7 Eylül : Balık Burcunda Ay Tutulması
Haftanın ve hatta ayın en önemli gökyüzü olayı 7 Eylül 2025, saat 21:08’de gerçekleşecek Balık burcundaki Ay tutulması. Bu tutulma gökyüzünde kızıl bir renkle, yani kanlı ay tutulması olarak gözlemlenebilecek.
Tutulma 15° Balık burcunda, Başak–Balık aksında gerçekleşiyor. Bu etki, son 1–2 yılda yaşadığımız temaları özellikle de Mart ayında çözümleyemediğimiz konuları tekrar gündeme getirecek. Ay tutulmaları büyük dolunay enerjisi taşır ve bu kez de duygusal yüklerden arınmayı, bırakmayı ön plana çıkaracak.
Kuzey Ay Düğümü tarafında gerçekleştiği için evren bizden açıkça şunu istiyor:
• Bağımlılıklardan vazgeç,
• Sürekli kurban rolünde kalma,
• Sezgine güven, rüyalarına kulak ver,
• Yaratıcılığını ortaya koy.
Bu tutulma aslında bize çok güçlü bir mesaj gönderiyor: “Sen Yaradan’ın özüsün; bunu hatırla ve kullan.”
Sabit Yıldız Etkisi
Tutulma anında Achenar sabit yıldızı başrolde olacak. Bu yıldız, potansiyelimizi açığa çıkarmada destekleyici bir etkiye sahip. Yaratıcıyla bağ kurmamızı, iyilikten yana olmayı ve ruhsal bütünlüğümüzü hatırlatıyor. Aynı zamanda din adamları, devlet adamları ve liderlerle ilgili gelişmeleri tetikleyebileceği için, ülke gündeminde politik ve dini konularla ilgili önemli haberler gündeme gelebilir.

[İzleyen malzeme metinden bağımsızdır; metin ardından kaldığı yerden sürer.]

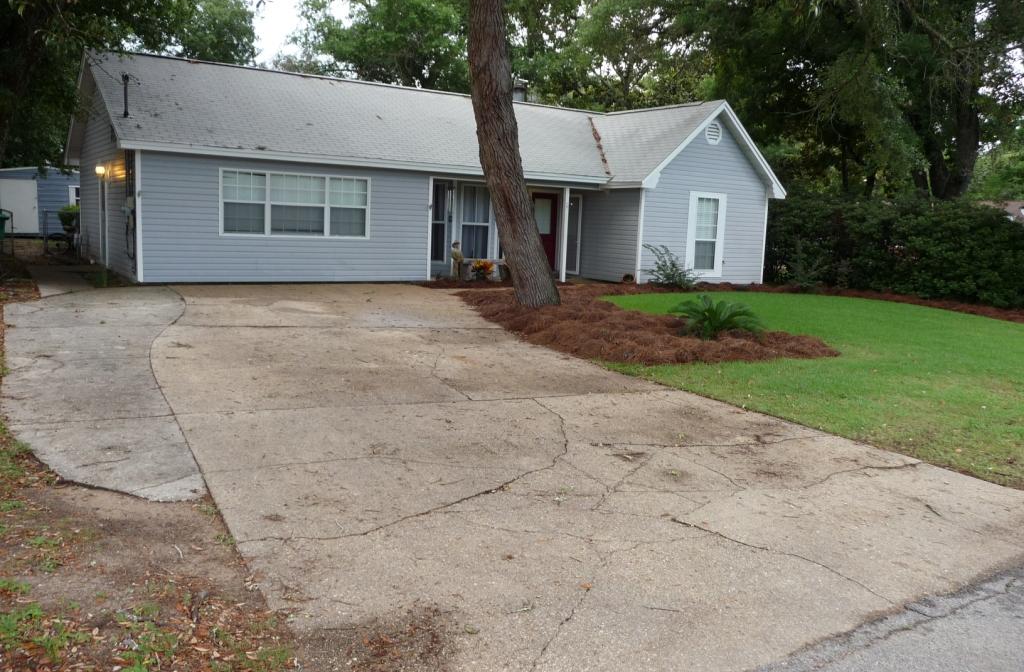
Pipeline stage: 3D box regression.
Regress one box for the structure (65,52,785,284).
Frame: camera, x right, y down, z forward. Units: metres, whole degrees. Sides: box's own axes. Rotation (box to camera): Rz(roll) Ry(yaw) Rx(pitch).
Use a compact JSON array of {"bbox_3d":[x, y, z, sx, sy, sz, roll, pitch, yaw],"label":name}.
[{"bbox_3d":[-2.207,-4.216,22.673,16.677,4.890,10.283,-3,10,-33],"label":"structure"}]

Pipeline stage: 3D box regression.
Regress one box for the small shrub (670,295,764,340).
[{"bbox_3d":[2.803,-0.291,11.466,1.250,0.580,1.150,5,8,14],"label":"small shrub"}]

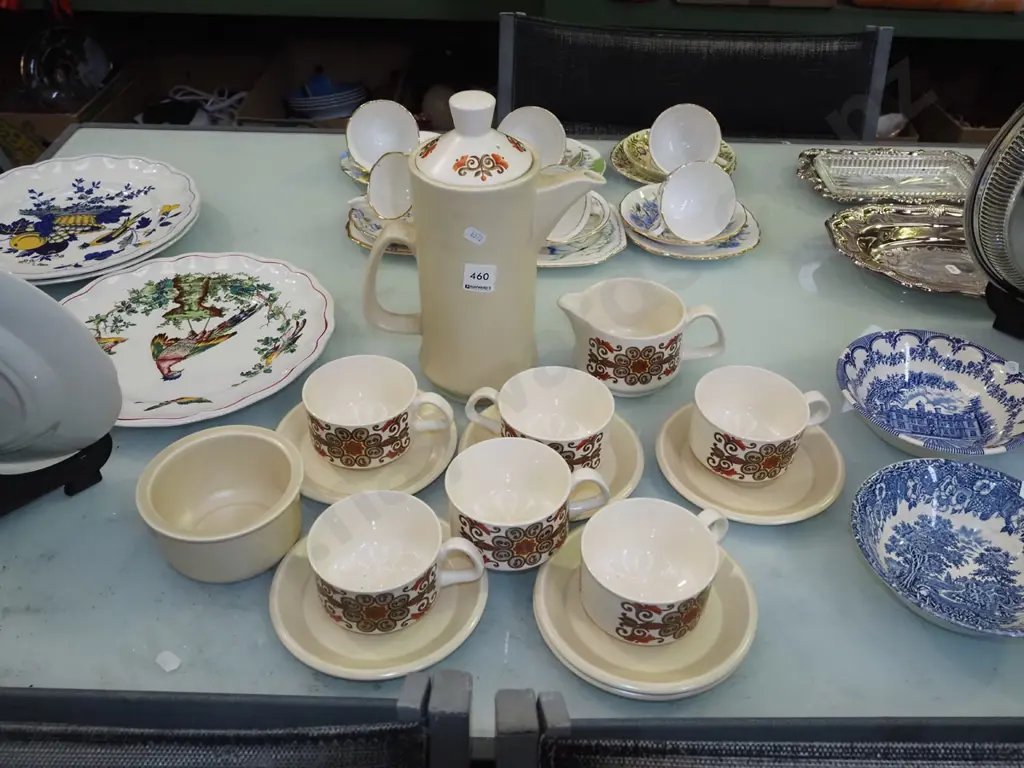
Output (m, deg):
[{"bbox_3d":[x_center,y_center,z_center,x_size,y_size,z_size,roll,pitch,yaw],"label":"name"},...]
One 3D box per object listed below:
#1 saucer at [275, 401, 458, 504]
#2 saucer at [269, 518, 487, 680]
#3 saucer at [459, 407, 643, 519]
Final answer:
[{"bbox_3d":[-0.120,0.051,0.782,0.151,0.018,0.151,1,40,-1],"label":"saucer"},{"bbox_3d":[-0.092,0.146,0.668,0.151,0.018,0.151,1,40,-1],"label":"saucer"},{"bbox_3d":[0.033,0.060,0.774,0.151,0.018,0.151,1,40,-1],"label":"saucer"}]

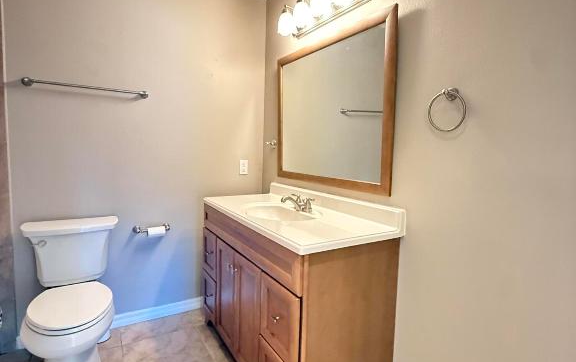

Bu süreç, 7 Eylül’deki Ay tutulmasıyla başlayıp 21 Eylül’deki Güneş tutulmasıyla devam edecek bir döngüyü işaret ediyor. Yani bu ay yalnızca bireysel değil, toplumsal anlamda da liderlerle, devlet işleyişiyle ve politik sahneyle ilgili büyük değişimlerin kapısını aralıyor.
Sağlık ve Beden
Sağlık açısından tutulma özellikle ayakları, otoimmün rahatsızlıkları ve alerjik reaksiyonları tetikleyebilir. Bu süreçte:
• Rahat ayakkabılar tercih etmek,
• Bağırsak dostu besinlerle beslenmek,
• Alkol ve benzeri bağımlılıklardan uzak durmak çok önemli olacak.
Ayrıca profesyonel destek almak isteyenler için de doğru bir zaman. Bu tutulma, “geçmişin gölgesinde kalma” diyor. Ne kadar geçmişte kalırsak o kadar zorlanırız. Geceyi bırakıp gündüze adım atmak, asıl şifayı getirecek.